> **TASK DESCRIPTION**
Reproduce exactly the line that contains "2、**轻量级**：Dock" and all lines that follow it in the records below, ending with the last one.

[Dataset excerpts]
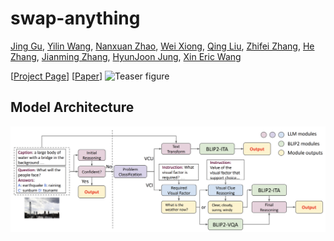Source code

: # swap-anything

[Jing Gu](https://g-jing.github.io/), [Yilin Wang](https://yilinwang.org/), [Nanxuan Zhao](http://nxzhao.com/), [Wei Xiong](https://wxiong.me/), [Qing Liu](https://qliu24.github.io/), [Zhifei Zhang](https://zzutk.github.io/), [He Zhang](https://sites.google.com/site/hezhangsprinter/), [Jianming Zhang](https://cs-people.bu.edu/jmzhang/), [HyunJoon Jung](https://polaris79.wixsite.com/hjung), [Xin Eric Wang](https://eric-xw.github.io/)

[[Project Page](https://swap-anything.github.io/)] [[Paper](https://arxiv.org/abs/2404.05717)]
![Teaser figure](figures/teaser-arxiv.png)

## Model Architecture
![Teaser figure](figures/architecture.png)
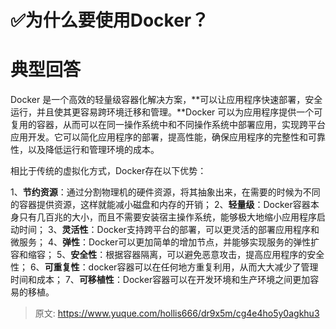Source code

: # ✅为什么要使用Docker？


# 典型回答

Docker 是一个高效的轻量级容器化解决方案，**可以让应用程序快速部署，安全运行，并且使其更容易跨环境迁移和管理。**Docker 可以为应用程序提供一个可复用的容器，从而可以在同一操作系统中和不同操作系统中部署应用，实现跨平台应用开发。它可以简化应用程序的部署，提高性能，确保应用程序的完整性和可靠性，以及降低运行和管理环境的成本。

相比于传统的虚拟化方式，Docker存在以下优势：

1、**节约资源**：通过分割物理机的硬件资源，将其抽象出来，在需要的时候为不同的容器提供资源，这样就能减小磁盘和内存的开销； 
2、**轻量级**：Docker容器本身只有几百兆的大小，而且不需要安装宿主操作系统，能够极大地缩小应用程序启动时间； 
3、**灵活性**：Docker支持跨平台的部署，可以更灵活的部署应用程序和微服务； 
4、**弹性**：Docker可以更加简单的增加节点，并能够实现服务的弹性扩容和缩容； 
5、**安全性**：根据容器隔离，可以避免恶意攻击，提高应用程序的安全性； 
6、**可重复性**：docker容器可以在任何地方重复利用，从而大大减少了管理时间和成本； 
7、**可移植性**：Docker容器可以在开发环境和生产环境之间更加容易的移植。


> 原文: <https://www.yuque.com/hollis666/dr9x5m/cg4e4ho5y0agkhu3>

> **OUTPUT FOR THIS TASK**
2、**轻量级**：Docker容器本身只有几百兆的大小，而且不需要安装宿主操作系统，能够极大地缩小应用程序启动时间； 
3、**灵活性**：Docker支持跨平台的部署，可以更灵活的部署应用程序和微服务； 
4、**弹性**：Docker可以更加简单的增加节点，并能够实现服务的弹性扩容和缩容； 
5、**安全性**：根据容器隔离，可以避免恶意攻击，提高应用程序的安全性； 
6、**可重复性**：docker容器可以在任何地方重复利用，从而大大减少了管理时间和成本； 
7、**可移植性**：Docker容器可以在开发环境和生产环境之间更加容易的移植。


> 原文: <https://www.yuque.com/hollis666/dr9x5m/cg4e4ho5y0agkhu3>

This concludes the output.